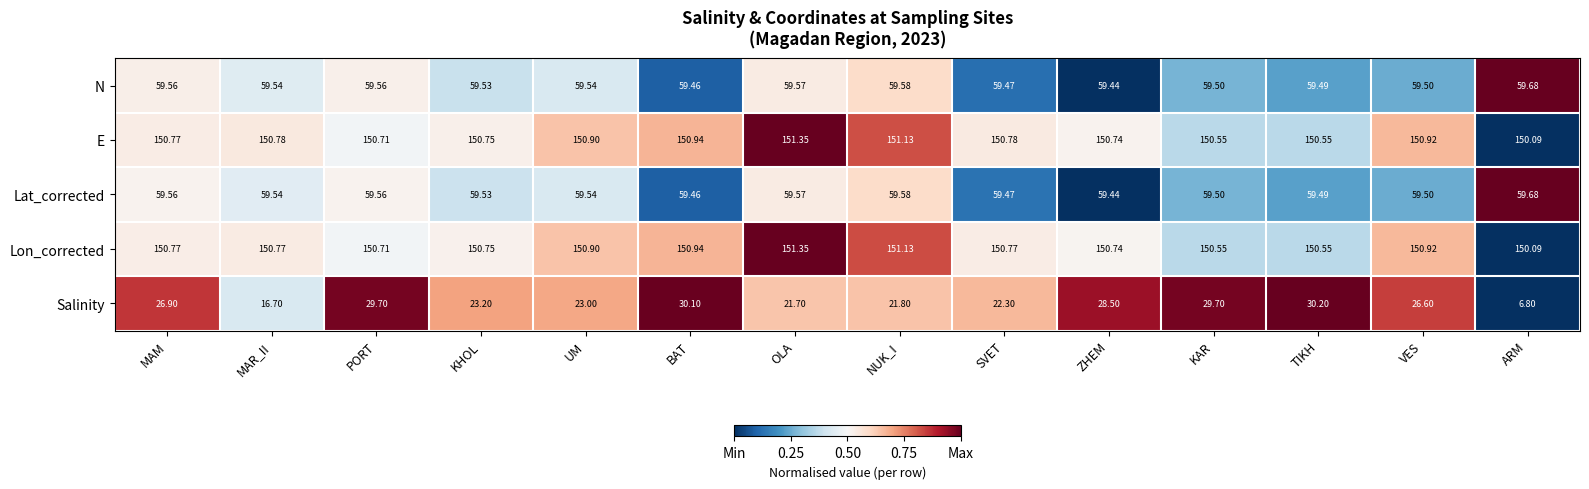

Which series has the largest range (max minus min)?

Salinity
# # # #
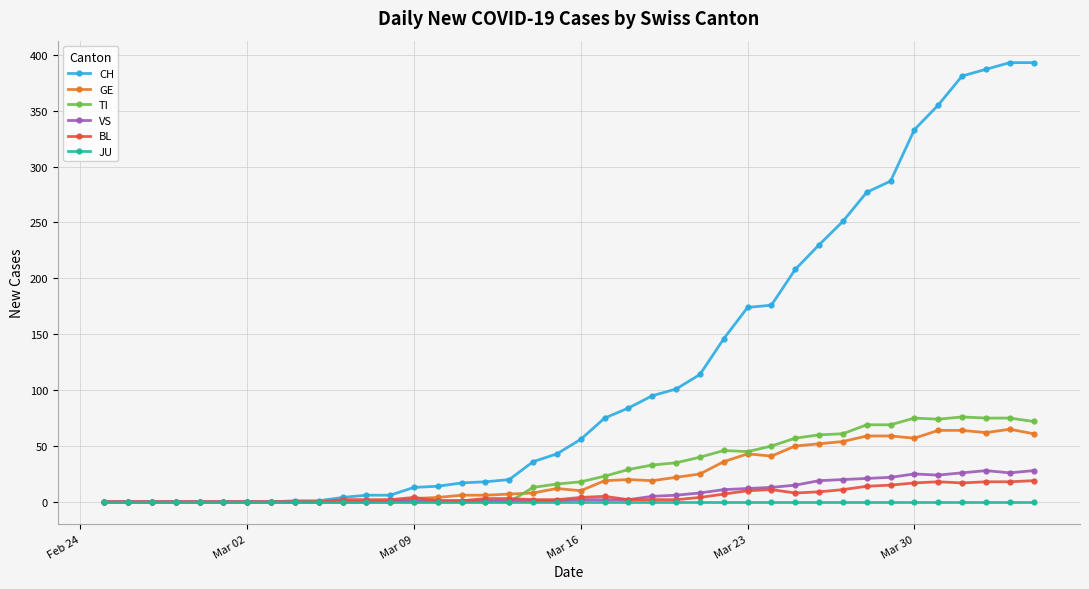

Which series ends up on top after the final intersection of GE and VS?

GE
# # # #
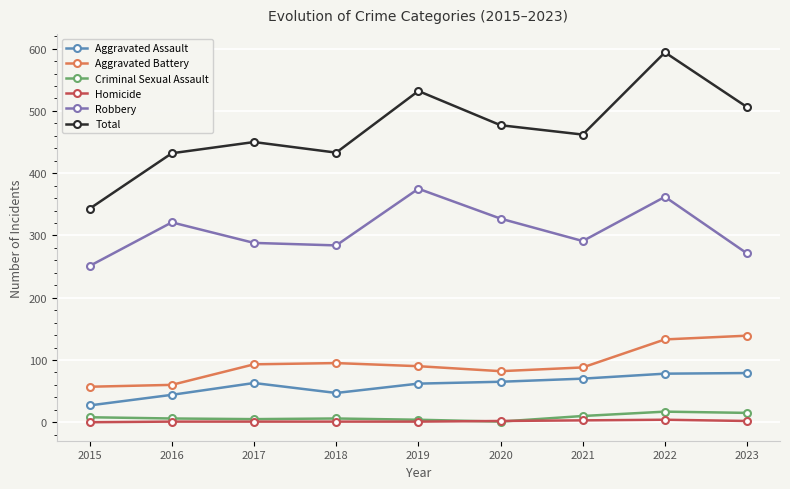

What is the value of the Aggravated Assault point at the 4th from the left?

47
# # # #
Work to complete: Find each line above that contains the word "series" and copy those lines out in full.

Task output:
Which series has the largest range (max minus min)?
Which series ends up on top after the final intersection of GE and VS?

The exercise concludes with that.